The best performance is achieved when data is partitioned evenly. There are two different keys that can be defined when table is created: PARTITION and DISTRIBUTION. Date is commonly used key for PARTITION. DISTRIBUTION key should not be the same as PARTITION key. You should consider a key that is used in JOINs (and/or GROUP BY) in your queries and that would distribute the data evenly.
STATISTICS can also be used for performance tuning when necessary. You should consider creating statistics for all the “foreign key” columns on your fact tables. Multi-column statistics can also be useful for dimension tables. At least the “primary key” column of the dimension should have statistics.
Azure SQL Data Warehouse is based on SQL Server code and uses the T-SQL programming language. Nevertheless, I decided to include actual code examples in the following chapters that I used for performance tests a few weeks back, because the authentication and PolyBase functionalities are new to a lot of people and sometimes it is just the best of way of sharing information.

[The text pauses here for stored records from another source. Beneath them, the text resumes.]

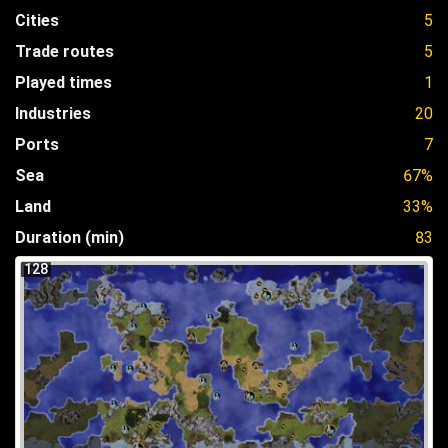
Cities
5
Trade routes
5
Played times
1
Industries
20
Ports
7
Sea
67%
Land
33%
Duration (min)
83
128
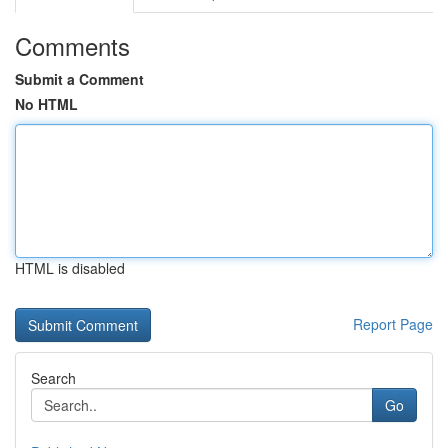
Comments
Submit a Comment
No HTML
HTML is disabled
Report Page
Search
Go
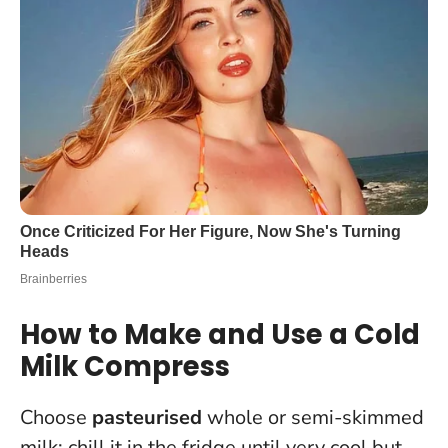
How to Make and Use a Cold
Milk Compress
Choose
pasteurised
whole or semi-skimmed
milk; chill it in the fridge until very cool but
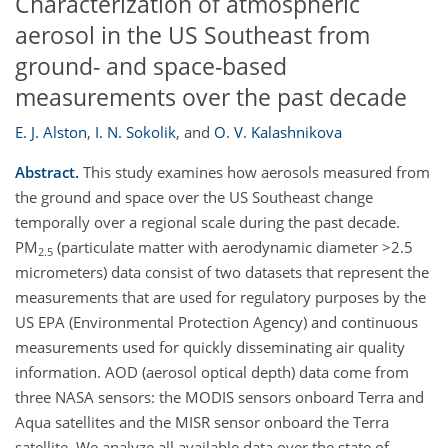
Characterization of atmospheric
aerosol in the US Southeast from
ground- and space-based
measurements over the past decade
E. J. Alston
,
I. N. Sokolik
,
and
O. V. Kalashnikova
Abstract.
This study examines how aerosols measured from
the ground and space over the US Southeast change
temporally over a regional scale during the past decade.
PM
(particulate matter with aerodynamic diameter >2.5
2.5
micrometers) data consist of two datasets that represent the
measurements that are used for regulatory purposes by the
US EPA (Environmental Protection Agency) and continuous
measurements used for quickly disseminating air quality
information. AOD (aerosol optical depth) data come from
three NASA sensors: the MODIS sensors onboard Terra and
Aqua satellites and the MISR sensor onboard the Terra
satellite. We analyze all available data over the state of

Azure Active Directory authentication for Azure SQL Data Warehouse reached General Availability and should be used by default for authenticating users. The contained database user model enables portability of the database as logins are not required and thus, is also recommended practice. You should use roles to manage access rights to data. The following example shows an example how to. It is assumed that you have set Active Directory admin for the database and created an AD Group in Azure AD for the purpose. The name of this AD group is “readgroup” in the following example:
CREATE USER [readgroup] FROM EXTERNAL PROVIDER; CREATE ROLE db_readsometables AUTHORIZATION db_securityadmin; EXEC sp_addrolemember db_readsometables, readgroup GRANT SELECT ON OBJECT::[somedatabase].[dbo].[onetable] TO [readgroup];
This creates a role “db_readsometables” that can be managed by members of db_securityadmin group. readgroup is added to the role. Finally, read access rights are added to the role for the table named onetable on the database named somedatabase. As a result, all the members of “readgroup” in the Azure AD can query onetable using their AD account for authentication.

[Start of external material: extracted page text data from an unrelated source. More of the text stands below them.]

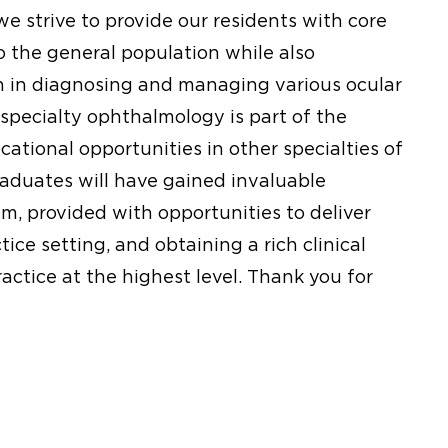
e strive to provide our residents with core
o the general population while also
 in diagnosing and managing various ocular
-specialty ophthalmology is part of the
cational opportunities in other specialties of
aduates will have gained invaluable
m, provided with opportunities to deliver
ice setting, and obtaining a rich clinical
ractice at the highest level. Thank you for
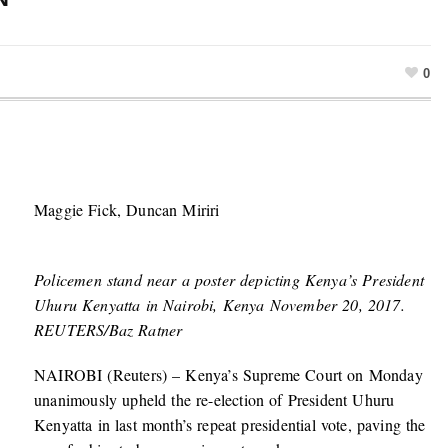
0
Maggie Fick, Duncan Miriri
Policemen stand near a poster depicting Kenya’s President
Uhuru Kenyatta in Nairobi, Kenya November 20, 2017.
REUTERS/Baz Ratner
NAIROBI (Reuters) – Kenya’s Supreme Court on Monday
unanimously upheld the re-election of President Uhuru
Kenyatta in last month’s repeat presidential vote, paving the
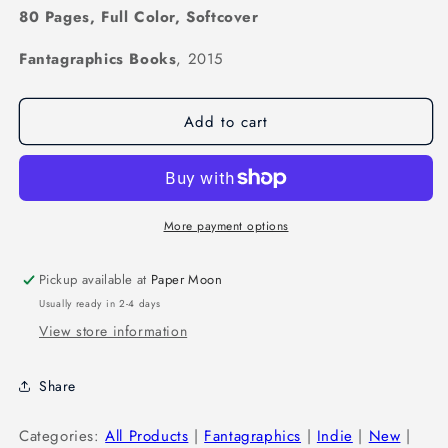
80 Pages, Full Color, Softcover
Fantagraphics Books
, 2015
Add to cart
More payment options
Pickup available at
Paper Moon
Usually ready in 2-4 days
View store information
Share
Categories:
All Products
|
Fantagraphics
|
Indie
|
New
|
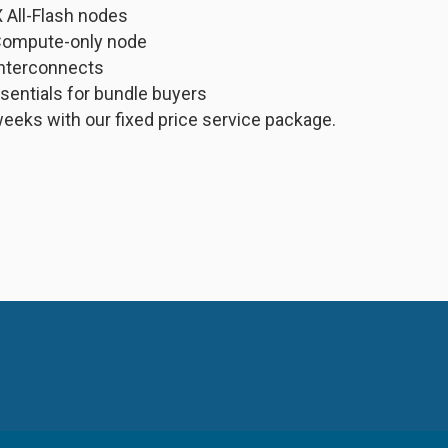
All-Flash nodes
Compute-only node
 interconnects
ssentials for bundle buyers
weeks with our fixed price service package.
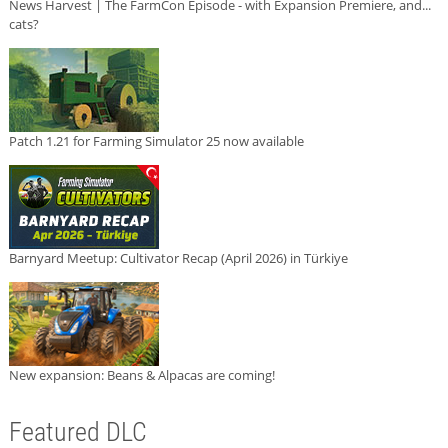
News Harvest | The FarmCon Episode - with Expansion Premiere, and...
cats?
Patch 1.21 for Farming Simulator 25 now available
Barnyard Meetup: Cultivator Recap (April 2026) in Türkiye
New expansion: Beans & Alpacas are coming!
Featured DLC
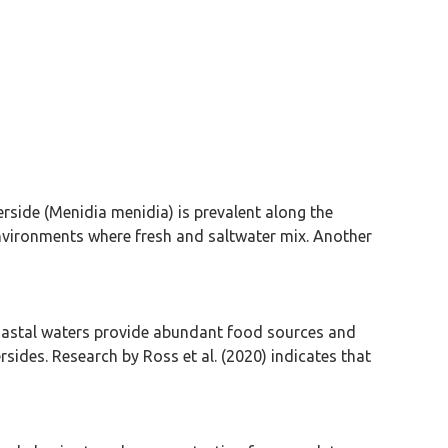
erside (Menidia menidia) is prevalent along the
 environments where fresh and saltwater mix. Another
. Coastal waters provide abundant food sources and
rsides. Research by Ross et al. (2020) indicates that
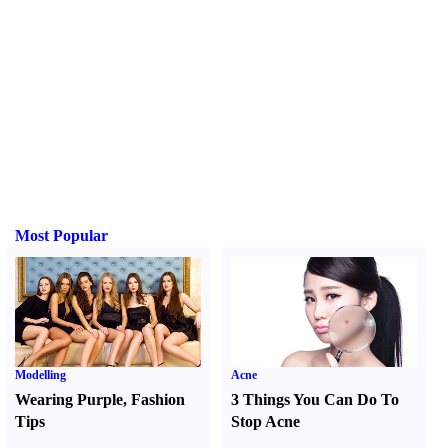
Most Popular
Modelling
Acne
Wearing Purple
,
Fashion
3 Things You Can Do To
Tips
Stop Acne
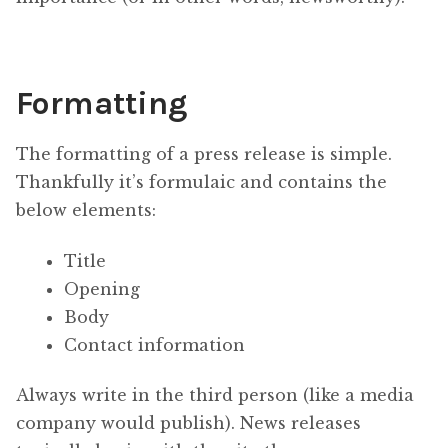
Formatting
The formatting of a press release is simple.
Thankfully it’s formulaic and contains the
below elements:
Title
Opening
Body
Contact information
Always write in the third person (like a media
company would publish). News releases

The Fastest way to load data: PolyBase
The most common scenario is that you have a lot of data in Azure Blob Storage that you want to have in your Azure SQL Data Warehouse. PolyBase is the right tool for the loading job. The following commands show how to do that step by step. First, create a credential to access the data source:
CREATE MASTER KEY; CREATE DATABASE SCOPED CREDENTIAL YetAnotherStorageCredential WITH IDENTITY = 'user', SECRET = '<YourSecret>' ;
Then, define the data source. Please notice that we use wasbs instead of wasb to have secure connection using TLS. criteo is the name of the container within the oskaristorage Storage account:
CREATE EXTERNAL DATA SOURCE criteo WITH ( TYPE = HADOOP, LOCATION = 'wasbs://email@example.com', CREDENTIAL = YetAnotherStorageCredential );
File format needs to be defined as well. Reading Gzipped Text files is also an option as follows:
CREATE EXTERNAL FILE FORMAT GzippedTextFile WITH ( FORMAT_TYPE = DelimitedText, FORMAT_OPTIONS (FIELD_TERMINATOR = '\t'), DATA_COMPRESSION = 'org.apache.hadoop.io.compress.GzipCodec' );
Finally, we create a table using the data source and file format defined previously. Location refers to the virtual directory under your container. (Remember to partition your data as discussed in earlier chapter.):
CREATE EXTERNAL TABLE ext.Criteo ( col1 varchar(8) NULL, col2 integer NULL, ) WITH ( LOCATION='/data/', DATA_SOURCE=criteo, FILE_FORMAT=GzippedTextFile );
The external table is ready for queries using PolyBase (SELECT * FROM ext.Criteo).